Derita Rakyat dalam Genggaman UU Cipta Kerja

Oleh : Isnawati
(Muslimah Penulis Peradaban) 

 

Lensa Media News – Sejak disahkannya UU Omnibus Law pada 5 Oktober 2020, arus unjuk rasa terus terjadi. Mulai dari kalangan buruh, pelajar, mahasiswa, ormas, hingga LSM datang silih berganti ke Istana Negara. Bahkan di berbagai daerah pun terjadi unjuk rasa. Kenekatan pemerintah untuk tetap mengesahkan RUU di tengah gelombang kecaman masyarakat, tak bisa lepas dari keuntungan yang bakal diperoleh korporasi.

Penelitian dari Marepus Corner, perkumpulan para peneliti muda dari Pusat Penelitian Politik (P2P) Lembaga Ilmu Pengetahuan Indonesia (LIPI) menyebutkan, dominasi pebisnis mencapai 55% dari 575 anggota DPR. Hal ini berpotensi memicu konflik kepentingan dalam setiap pembuatan UU selain mengukuhkan oligarki politik untuk kepentingan para pengusaha. Sebaran pebisnis di DPR, katanya, lebih dari setengah atau 55%. “Total pebisnis itu meningkat jadi 318 orang. Rasio itu bisa 5-6 orang dari 10 orang anggota DPR ialah pebisnis,” kata Defbry Margiansyah, peneliti P2P LIPI dalam diskusi “Peta Bisnis di Parlemen, Potret Oligarki di Indonesia.”

Dengan komposisi itu, katanya, potensi konflik kepentingan dalam pembuatan UU akan makin tinggi. “Ada keterkaitan antara bidang usaha yang dimiliki dan penempatan komisi pebisnis di DPR itu mengindikasikan agenda kerja komisi-komisi rentan terhadap kepentingan agenda dan pebisnis itu.” Dia contohkan, “di Komisi VII DPR membidangi sektor energi di dalamnya ada para pengusaha energi ikut membahas regulasi,” tandasnya. (Mongabay 11 Oktober 2020).
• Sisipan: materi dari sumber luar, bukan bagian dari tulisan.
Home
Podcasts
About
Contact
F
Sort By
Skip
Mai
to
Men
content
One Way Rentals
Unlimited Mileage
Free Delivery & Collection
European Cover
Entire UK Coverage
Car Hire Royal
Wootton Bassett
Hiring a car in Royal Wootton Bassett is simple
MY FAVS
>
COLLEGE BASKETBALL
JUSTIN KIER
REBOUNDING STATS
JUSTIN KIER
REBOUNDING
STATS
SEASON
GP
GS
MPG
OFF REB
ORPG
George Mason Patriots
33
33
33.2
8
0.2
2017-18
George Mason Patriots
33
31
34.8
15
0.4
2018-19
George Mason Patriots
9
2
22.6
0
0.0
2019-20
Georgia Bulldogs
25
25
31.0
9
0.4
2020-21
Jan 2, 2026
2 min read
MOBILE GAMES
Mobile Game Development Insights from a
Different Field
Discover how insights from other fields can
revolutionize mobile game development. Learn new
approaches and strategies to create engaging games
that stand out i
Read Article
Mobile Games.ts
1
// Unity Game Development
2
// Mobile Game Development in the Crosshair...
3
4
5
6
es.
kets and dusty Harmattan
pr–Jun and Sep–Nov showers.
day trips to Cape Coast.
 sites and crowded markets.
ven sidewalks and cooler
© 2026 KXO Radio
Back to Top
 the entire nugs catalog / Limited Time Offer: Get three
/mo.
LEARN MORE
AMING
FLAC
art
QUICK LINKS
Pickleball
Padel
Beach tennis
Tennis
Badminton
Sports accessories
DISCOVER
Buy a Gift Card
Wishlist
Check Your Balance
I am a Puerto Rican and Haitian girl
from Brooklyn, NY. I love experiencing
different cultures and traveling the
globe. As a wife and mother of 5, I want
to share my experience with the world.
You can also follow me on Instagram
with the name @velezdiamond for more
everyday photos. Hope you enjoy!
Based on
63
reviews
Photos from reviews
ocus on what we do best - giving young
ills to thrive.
Dari sinilah nampak rusaknya demokrasi. Undang-undang yang dihasilkan termasuk RUU Cipta Kerja tidak akan berdampak banyak untuk menciptakan lapangan pekerjaan. Yang terjadi justru regulasi ini akan memperkuat oligarki atau politik untuk mempertahankan kekayaan lewat lobi-lobi dan korupsi.

Dalam sistem kapitalistik, tidak ada deregulasi berbasis kepentingan rakyat, kepentingan para pebisnis kakaplah yang melatarbelakangi deregulasi. Omnibus law menjadi pilihan karena pebisnis tak akan sabar menempuh jalur konvensional untuk merevisi undang-undang satu per satu yang bakal makan waktu lebih dari 50 tahun. Itulah karakter demokrasi dalam melegislasi hukum penuh rekayasa sesuai kepentingan penguasa yang dikendalikan pengusaha.

Konflik abadi antara buruh dan pengusaha ini membuktikan kegagalan sistem ekonomi kapitalisme dalam menyejahterakan buruh. Buruh dipandang hanya sebagai komponen produksi yang harus ditekan biayanya seminimal mungkin agar ongkos produk bisa murah. Penguasa tentu akan bersikap laksana wasit tinju, membiarkan kedua pihak saling “gebuk” dan hanya memisahkan sesekali waktu. Negara memosisikan dirinya sebagai “pihak luar” dari konflik abadi tersebut sebab pemain dan pembuat aturan adalah pemilik modal disekekilingnya.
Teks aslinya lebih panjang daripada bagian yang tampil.